Exercise directions:
After finding the line with "Kinabalu Airport, Miri" in the entries below, retype exactly each line from there through the line with "Groep D (Compact Plus Sedan)", including that final line.

Dataset excerpts:
== Segment start ==
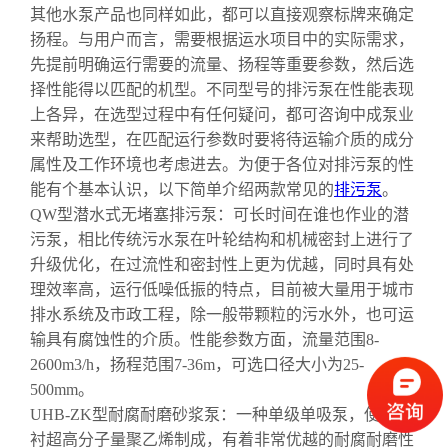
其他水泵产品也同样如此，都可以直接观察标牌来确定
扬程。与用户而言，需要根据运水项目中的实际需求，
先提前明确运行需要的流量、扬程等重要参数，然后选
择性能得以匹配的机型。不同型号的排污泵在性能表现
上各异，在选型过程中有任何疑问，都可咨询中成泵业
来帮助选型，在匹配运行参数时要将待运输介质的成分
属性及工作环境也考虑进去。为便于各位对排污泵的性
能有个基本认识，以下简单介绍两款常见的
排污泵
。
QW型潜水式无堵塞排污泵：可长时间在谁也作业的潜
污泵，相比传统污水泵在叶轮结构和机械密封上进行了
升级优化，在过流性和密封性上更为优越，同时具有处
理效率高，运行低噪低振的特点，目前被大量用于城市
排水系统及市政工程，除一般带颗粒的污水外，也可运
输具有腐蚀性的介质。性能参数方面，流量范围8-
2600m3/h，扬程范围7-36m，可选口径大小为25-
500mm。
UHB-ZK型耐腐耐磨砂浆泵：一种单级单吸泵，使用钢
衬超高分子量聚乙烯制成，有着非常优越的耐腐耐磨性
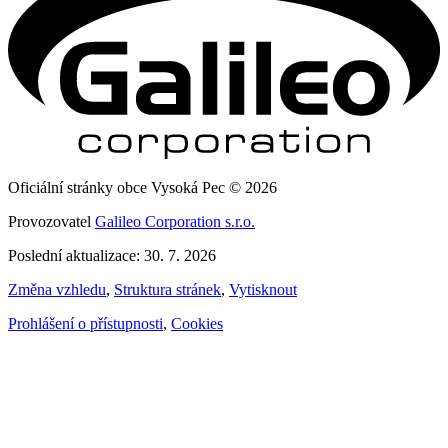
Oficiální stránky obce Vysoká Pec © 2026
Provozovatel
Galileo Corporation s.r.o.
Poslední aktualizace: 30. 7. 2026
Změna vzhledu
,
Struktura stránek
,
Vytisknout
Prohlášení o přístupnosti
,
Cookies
== Segment end ==
== Segment start ==
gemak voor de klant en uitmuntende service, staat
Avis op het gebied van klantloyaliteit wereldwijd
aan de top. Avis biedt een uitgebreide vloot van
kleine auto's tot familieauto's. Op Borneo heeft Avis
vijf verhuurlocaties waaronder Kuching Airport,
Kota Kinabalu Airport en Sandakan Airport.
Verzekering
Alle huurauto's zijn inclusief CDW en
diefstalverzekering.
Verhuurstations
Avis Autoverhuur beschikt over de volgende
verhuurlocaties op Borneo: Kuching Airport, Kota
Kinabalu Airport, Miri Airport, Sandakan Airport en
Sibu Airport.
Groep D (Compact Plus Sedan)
== Segment end ==
The answer:
Kinabalu Airport, Miri Airport, Sandakan Airport en
Sibu Airport.
Groep D (Compact Plus Sedan)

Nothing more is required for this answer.